The program's executive director, Achim Steiner, said Tuesday that the report also found that if managed properly, Africa's natural resources could offer a way out of poverty.
"Africa is often associated as being a dry continent," Steiner said. But "there are vast water resources on this continent, the question is one of management, distribution and equitable access."
While the 542-page report only offered anecdotal economic data, Steiner insisted that the key to Africa's development was the proper conservation and exploitation of the continent's natural resources.
The report found that only about five percent of Africa's development potential from freshwater resources is being used for "industry, tourism and hydropower."
"The very reason poverty is not more extreme in Africa today is because of how people have managed to utilize the natural resource base to survive in anticipation of the great promise of economic development," he said.
He added that very few economists have bothered to try to understand the benefits, both social and environmental, that Africa's natural resources have to offer.
"As Africa develops its economies, it is in the natural resource base that its greatest potential lies," Steiner added.
But the report also warned of disaster, both environmental and economic, if steps are not taken to protect Africa's natural resources.
"If policies remain unchanged, political will found wanting and sufficient funding proves to be elusive, Africa may take a far more unsustainable track that will see an erosion of its nature-based wealth and a slide into ever deeper poverty," Steiner said.
Africa is home to more than 800 million people, about 13 percent of the world's population, and is the poorest continent in the world, with most people surviving on less than US$1 a day. The report found that most African's rely on some form of agriculture for survival, making them vulnerable to environmental changes.
Under a worse case scenario, the report found that between 25,000 hectares (61,775 acres) and 35,000 hectares (86,500 acres) of farming land a year could be lost as a result of degradation by 2025.
Species foreign to Africa, from toads to trees, will also continue to damage Africa's environmental and economic well-being, the report said. They cause millions of dollars (euros) in damage annually and undermine economic progress, it said.

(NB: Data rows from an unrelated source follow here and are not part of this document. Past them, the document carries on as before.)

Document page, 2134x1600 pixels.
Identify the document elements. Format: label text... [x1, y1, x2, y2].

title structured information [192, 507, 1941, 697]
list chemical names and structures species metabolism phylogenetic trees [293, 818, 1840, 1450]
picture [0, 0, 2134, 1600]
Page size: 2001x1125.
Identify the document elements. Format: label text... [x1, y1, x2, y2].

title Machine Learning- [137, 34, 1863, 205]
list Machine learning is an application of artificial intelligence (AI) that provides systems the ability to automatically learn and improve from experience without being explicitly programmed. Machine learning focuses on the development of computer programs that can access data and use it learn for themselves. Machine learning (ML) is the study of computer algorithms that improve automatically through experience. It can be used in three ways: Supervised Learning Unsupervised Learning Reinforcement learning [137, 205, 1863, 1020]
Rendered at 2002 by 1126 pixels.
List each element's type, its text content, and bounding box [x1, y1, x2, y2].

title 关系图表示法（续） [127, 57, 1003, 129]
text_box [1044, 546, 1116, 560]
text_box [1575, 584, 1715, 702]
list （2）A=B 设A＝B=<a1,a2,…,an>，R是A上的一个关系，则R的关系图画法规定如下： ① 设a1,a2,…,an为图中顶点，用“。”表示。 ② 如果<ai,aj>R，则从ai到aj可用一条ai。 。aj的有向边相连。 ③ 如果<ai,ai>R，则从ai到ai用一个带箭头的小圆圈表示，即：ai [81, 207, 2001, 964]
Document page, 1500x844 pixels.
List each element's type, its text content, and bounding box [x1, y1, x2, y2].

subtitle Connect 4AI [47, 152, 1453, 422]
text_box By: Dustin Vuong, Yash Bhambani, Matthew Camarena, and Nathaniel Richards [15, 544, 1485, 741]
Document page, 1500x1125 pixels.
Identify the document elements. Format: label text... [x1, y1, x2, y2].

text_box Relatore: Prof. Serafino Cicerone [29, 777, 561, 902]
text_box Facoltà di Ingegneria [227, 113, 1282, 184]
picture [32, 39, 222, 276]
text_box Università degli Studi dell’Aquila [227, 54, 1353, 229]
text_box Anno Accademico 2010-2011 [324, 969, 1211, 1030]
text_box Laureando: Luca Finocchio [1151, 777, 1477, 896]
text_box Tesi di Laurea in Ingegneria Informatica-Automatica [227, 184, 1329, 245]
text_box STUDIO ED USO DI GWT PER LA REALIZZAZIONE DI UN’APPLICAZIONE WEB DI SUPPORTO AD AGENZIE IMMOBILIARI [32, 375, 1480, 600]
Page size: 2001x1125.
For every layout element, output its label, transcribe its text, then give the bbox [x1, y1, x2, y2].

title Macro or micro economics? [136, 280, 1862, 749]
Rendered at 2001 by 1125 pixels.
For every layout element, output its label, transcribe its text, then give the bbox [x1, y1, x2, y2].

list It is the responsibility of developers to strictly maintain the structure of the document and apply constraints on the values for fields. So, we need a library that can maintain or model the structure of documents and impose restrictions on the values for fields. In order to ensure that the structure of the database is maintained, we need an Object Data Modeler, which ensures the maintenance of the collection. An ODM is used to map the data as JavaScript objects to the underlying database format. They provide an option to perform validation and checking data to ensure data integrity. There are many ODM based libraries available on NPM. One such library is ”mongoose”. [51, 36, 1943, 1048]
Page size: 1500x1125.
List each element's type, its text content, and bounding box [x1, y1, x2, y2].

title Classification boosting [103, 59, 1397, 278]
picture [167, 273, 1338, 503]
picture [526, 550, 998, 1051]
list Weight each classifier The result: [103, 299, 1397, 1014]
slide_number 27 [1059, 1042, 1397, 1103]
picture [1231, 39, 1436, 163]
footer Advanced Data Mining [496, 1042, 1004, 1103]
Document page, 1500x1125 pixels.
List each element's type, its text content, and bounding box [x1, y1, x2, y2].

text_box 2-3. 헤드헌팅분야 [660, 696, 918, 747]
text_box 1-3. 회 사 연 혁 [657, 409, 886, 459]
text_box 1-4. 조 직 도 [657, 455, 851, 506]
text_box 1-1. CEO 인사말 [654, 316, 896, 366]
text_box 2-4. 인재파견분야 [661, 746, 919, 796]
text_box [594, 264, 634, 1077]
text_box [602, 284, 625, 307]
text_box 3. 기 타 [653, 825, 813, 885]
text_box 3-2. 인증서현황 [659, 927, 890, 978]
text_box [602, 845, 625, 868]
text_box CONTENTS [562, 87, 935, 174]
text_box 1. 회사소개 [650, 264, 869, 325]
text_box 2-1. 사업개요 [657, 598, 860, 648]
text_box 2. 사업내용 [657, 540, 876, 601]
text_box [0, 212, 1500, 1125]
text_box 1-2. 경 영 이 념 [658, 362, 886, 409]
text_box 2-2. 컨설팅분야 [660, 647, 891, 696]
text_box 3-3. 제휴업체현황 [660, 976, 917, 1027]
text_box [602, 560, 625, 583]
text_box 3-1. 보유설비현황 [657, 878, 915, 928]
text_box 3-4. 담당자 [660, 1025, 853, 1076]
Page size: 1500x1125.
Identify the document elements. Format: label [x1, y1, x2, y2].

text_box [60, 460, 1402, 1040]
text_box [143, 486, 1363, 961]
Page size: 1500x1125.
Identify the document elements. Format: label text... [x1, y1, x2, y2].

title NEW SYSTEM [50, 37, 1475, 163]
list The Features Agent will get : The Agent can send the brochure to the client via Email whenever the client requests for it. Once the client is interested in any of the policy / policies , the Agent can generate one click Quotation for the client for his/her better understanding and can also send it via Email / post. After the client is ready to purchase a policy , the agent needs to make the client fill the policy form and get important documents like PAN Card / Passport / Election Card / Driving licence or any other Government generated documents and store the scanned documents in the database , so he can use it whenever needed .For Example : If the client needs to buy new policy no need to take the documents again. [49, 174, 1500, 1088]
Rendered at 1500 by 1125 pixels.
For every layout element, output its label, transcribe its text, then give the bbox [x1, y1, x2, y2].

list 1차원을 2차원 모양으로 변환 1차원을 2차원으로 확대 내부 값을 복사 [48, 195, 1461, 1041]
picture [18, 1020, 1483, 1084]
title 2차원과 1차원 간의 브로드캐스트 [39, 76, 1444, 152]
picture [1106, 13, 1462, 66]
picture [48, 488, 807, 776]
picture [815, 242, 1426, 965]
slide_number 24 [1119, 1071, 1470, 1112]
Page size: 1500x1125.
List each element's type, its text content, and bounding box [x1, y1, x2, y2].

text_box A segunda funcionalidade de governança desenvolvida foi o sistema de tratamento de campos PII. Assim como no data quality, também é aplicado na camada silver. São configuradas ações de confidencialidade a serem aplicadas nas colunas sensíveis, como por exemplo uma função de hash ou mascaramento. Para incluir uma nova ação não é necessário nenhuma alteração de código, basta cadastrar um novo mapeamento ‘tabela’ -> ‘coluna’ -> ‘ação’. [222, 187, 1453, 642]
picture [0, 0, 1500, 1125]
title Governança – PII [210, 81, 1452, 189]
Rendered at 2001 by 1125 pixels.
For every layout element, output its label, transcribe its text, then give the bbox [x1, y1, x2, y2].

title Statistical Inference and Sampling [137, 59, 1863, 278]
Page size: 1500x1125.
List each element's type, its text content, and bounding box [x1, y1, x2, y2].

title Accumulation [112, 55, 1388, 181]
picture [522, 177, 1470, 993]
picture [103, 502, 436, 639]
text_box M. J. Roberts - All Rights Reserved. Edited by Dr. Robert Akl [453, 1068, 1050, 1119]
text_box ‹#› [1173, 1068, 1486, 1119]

The report also found that multinational companies have increased the production of dangerous chemicals in Africa by 2.5 percent a year since 1976 and that abandoned chemical stockpiles have become a threat.
"More than 50,000 tonnes (56,000 U.S. tons) of obsolete pesticides have been accumulated in Africa, contaminating tons of soil," the report said. "The management of obsolete chemicals, stockpiles and waste management presents a serious threat to human well-being and the environment."
Genetically modified crops have been the subject of intense debate in Africa, with advocates arguing that they are needed to increase food production, but critics insisting they are dangerous, the report said.
Many African countries do not have the scientific, legal, risk assessment and administrative structures in place to deal with the potential problems cause by genetically modified crops, the report said.